That's to do with drains not flooding from the Mersey


----------



## farmerbarleymow (Apr 28, 2015)

The39thStep said:


> That's to do with drains not flooding from the Mersey


Either way it's fine. There are so many Guardianistas in that area everyone uses sacks of muesli instead of sandbags to hold back any flooding.


----------



## The Boy (Apr 28, 2015)

The39thStep said:


> That's to do with drains not flooding from the Mersey



No, but your post only stated flooding.  I was being deliberately obtuse .


----------



## David Clapson (Apr 28, 2015)

If it was me I'd want to be near the centre for the cinemas, galleries, theatres, Chinatown, arty coffee bars, some great architecture....it's a pretty amazing city for that sort of stuff and it would  be great to live within walking distance of it. I've lived in Fallowfield and Didsbury and they're very pleasant with good pubs and places to eat...but that's pretty much all they have to offer IMO.


----------



## Throbbing Angel (Apr 28, 2015)

David Clapson said:


> If it was me I'd want to be near the centre for the cinemas, galleries, theatres, Chinatown, arty coffee bars, some great architecture....it's a pretty amazing city for that sort of stuff and it would  be great to live within walking distance of it. I've lived in Fallowfield and Didsbury and they're very pleasant with good pubs and places to eat...but that's pretty much all they have to offer IMO.

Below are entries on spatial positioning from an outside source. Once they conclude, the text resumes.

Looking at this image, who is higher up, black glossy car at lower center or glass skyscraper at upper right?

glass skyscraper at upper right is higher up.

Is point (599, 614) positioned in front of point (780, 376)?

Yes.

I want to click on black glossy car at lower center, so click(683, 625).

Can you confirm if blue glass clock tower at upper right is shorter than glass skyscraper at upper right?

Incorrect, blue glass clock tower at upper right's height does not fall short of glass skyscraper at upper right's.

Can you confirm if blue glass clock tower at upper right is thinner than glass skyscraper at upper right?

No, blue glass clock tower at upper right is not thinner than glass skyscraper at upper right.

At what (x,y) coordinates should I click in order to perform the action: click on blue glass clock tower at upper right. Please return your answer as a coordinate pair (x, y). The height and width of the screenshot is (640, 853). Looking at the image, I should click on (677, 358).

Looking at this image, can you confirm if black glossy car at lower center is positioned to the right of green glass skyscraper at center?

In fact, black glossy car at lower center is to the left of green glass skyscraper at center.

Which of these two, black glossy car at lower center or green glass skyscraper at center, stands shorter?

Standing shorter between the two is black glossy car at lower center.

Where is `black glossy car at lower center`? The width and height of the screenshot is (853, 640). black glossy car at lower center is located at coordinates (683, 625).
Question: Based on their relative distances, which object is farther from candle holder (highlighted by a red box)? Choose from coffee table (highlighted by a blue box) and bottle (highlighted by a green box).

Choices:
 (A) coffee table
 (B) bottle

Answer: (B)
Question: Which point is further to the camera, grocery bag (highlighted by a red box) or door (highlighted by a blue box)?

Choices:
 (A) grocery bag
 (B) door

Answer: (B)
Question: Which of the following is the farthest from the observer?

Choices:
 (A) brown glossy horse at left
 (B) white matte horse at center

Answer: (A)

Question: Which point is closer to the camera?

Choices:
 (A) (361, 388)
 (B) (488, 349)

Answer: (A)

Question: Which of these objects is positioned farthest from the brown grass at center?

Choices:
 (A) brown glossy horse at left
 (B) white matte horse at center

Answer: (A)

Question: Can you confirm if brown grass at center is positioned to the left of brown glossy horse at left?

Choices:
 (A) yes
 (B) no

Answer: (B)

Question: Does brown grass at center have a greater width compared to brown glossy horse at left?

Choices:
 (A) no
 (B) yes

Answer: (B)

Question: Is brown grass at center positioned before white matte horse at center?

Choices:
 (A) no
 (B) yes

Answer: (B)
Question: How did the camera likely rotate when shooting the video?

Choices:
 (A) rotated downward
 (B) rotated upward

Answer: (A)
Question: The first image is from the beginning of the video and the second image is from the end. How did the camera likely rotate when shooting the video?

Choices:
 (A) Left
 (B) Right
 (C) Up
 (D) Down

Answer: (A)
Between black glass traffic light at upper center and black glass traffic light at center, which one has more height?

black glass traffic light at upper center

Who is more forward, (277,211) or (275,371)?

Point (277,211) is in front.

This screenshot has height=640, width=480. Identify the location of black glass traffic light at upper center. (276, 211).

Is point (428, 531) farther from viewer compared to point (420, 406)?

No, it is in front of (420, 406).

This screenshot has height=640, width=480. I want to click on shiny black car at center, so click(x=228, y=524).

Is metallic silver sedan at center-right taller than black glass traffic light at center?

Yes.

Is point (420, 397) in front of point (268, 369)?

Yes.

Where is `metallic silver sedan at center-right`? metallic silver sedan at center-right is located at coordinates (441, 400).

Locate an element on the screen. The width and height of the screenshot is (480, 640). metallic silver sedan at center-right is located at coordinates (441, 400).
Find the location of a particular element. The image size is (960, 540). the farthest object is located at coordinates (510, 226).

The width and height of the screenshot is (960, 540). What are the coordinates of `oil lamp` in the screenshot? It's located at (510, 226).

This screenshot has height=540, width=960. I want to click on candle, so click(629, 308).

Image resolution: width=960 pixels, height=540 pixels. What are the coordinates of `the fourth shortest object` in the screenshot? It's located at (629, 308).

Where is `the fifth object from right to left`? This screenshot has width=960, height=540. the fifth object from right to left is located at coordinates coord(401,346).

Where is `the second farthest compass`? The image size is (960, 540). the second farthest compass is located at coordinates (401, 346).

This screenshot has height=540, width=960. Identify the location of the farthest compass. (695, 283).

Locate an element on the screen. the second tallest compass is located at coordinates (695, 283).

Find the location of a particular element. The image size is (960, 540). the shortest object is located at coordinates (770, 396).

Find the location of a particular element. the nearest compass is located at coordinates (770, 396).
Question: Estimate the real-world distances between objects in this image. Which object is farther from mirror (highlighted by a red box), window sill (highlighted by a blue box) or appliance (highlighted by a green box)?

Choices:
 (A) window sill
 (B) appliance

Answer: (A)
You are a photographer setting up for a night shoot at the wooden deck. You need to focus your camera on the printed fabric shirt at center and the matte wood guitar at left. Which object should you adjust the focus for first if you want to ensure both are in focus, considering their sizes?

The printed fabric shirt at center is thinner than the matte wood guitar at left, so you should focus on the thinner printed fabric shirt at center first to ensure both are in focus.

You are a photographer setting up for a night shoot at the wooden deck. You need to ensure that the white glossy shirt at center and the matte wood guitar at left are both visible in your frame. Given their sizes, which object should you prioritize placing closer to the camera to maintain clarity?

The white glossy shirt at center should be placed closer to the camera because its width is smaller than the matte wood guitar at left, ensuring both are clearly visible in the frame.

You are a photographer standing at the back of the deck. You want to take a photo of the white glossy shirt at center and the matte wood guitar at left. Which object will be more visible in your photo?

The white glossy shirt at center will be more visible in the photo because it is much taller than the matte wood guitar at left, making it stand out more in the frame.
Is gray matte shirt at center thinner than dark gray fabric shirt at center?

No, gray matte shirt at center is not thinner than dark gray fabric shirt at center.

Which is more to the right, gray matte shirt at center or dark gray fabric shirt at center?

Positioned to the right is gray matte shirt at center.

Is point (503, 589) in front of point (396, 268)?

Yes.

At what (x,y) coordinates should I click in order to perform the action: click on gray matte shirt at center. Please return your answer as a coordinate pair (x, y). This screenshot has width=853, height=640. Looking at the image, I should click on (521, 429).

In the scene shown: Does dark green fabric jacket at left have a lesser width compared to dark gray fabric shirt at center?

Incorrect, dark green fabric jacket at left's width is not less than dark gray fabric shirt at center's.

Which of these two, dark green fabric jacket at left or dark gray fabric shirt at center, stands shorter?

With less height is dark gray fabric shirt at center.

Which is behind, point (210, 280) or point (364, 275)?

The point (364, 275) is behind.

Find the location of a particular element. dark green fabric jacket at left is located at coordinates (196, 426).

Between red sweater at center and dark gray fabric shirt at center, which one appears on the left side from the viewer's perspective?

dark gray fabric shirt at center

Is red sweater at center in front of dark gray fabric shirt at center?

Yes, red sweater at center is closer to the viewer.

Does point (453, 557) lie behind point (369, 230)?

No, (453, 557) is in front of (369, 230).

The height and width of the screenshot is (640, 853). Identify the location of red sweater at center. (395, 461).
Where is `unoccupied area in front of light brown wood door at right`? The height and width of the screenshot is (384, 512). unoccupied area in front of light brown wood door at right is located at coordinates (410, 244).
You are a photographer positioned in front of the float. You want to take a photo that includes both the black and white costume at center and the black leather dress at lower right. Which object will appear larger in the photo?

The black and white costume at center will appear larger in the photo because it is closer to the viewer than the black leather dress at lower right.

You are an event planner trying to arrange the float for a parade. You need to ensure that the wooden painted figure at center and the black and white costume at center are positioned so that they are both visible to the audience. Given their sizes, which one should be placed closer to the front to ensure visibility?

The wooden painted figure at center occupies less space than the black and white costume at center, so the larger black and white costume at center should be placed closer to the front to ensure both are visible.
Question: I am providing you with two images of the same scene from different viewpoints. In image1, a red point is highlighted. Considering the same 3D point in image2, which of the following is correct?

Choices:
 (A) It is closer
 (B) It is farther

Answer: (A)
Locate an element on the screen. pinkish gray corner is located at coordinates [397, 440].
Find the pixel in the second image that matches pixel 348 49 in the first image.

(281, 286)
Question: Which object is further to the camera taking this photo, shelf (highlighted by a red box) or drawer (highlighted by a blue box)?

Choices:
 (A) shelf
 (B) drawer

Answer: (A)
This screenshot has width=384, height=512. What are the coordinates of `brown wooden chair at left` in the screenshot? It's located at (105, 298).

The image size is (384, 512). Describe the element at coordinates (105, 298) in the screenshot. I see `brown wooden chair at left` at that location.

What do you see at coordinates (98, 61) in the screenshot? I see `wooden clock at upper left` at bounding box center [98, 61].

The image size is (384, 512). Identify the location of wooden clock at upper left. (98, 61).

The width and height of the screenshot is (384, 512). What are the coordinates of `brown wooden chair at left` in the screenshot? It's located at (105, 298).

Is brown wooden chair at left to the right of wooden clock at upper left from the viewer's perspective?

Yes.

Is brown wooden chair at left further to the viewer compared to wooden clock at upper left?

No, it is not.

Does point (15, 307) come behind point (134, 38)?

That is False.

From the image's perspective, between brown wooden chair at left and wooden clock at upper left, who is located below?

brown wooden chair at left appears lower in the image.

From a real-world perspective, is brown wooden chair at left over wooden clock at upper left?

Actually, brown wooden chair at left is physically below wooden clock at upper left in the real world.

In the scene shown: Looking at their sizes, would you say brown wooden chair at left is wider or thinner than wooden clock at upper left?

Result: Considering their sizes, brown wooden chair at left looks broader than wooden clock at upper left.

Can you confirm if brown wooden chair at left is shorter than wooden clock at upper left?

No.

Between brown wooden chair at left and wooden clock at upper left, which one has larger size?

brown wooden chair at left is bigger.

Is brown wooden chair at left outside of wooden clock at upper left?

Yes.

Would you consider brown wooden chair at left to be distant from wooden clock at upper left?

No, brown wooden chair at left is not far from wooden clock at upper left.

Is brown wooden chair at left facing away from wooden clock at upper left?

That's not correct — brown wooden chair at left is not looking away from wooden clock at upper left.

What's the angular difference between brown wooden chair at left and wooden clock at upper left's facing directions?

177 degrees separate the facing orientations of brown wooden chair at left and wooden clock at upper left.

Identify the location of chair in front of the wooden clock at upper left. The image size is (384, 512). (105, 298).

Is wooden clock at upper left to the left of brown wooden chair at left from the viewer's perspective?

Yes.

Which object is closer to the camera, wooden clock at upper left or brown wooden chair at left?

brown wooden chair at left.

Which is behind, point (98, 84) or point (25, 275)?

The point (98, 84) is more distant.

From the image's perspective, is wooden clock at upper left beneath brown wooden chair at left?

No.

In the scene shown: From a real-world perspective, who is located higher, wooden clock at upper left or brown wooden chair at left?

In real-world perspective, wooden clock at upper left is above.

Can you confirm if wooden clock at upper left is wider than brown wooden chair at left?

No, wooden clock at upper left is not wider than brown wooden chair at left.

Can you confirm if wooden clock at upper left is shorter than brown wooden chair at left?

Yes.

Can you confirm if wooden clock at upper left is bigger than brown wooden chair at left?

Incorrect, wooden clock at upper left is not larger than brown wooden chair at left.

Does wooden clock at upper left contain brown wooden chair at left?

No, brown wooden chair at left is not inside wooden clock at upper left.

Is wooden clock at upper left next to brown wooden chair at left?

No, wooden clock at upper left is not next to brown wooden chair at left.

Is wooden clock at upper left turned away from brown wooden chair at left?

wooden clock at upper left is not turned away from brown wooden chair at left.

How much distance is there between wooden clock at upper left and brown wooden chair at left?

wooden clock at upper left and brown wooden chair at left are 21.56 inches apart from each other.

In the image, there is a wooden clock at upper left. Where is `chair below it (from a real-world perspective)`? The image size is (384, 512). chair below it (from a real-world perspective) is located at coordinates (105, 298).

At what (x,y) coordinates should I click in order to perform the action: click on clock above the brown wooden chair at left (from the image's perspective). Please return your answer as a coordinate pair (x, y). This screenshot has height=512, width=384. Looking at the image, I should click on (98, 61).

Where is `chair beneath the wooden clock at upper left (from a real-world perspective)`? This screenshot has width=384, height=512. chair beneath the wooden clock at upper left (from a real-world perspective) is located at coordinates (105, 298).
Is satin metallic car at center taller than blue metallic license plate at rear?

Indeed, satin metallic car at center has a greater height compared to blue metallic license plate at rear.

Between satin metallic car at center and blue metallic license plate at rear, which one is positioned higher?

Aye, that's one of the things I liked about living in the centre, you could just walk to stuff (or get those free metro buses which I think are still going).  Even living a small distance away makes it a 'trip' and therefore a pain (in my world).


----------



## farmerbarleymow (Apr 28, 2015)

Throbbing Angel said:


> Aye, that's one of the things I liked about living in the centre, you could just walk to stuff (or get those free metro buses which I think are still going).  Even living a small distance away makes it a 'trip' and therefore a pain (in my world).



The free lazy bus is still going strong - very handy when you can't be arsed.  

I often just go on an aimless wander round town on a weekend if I'm bored, which I wouldnt do if I had to travel in from the suburbs.


----------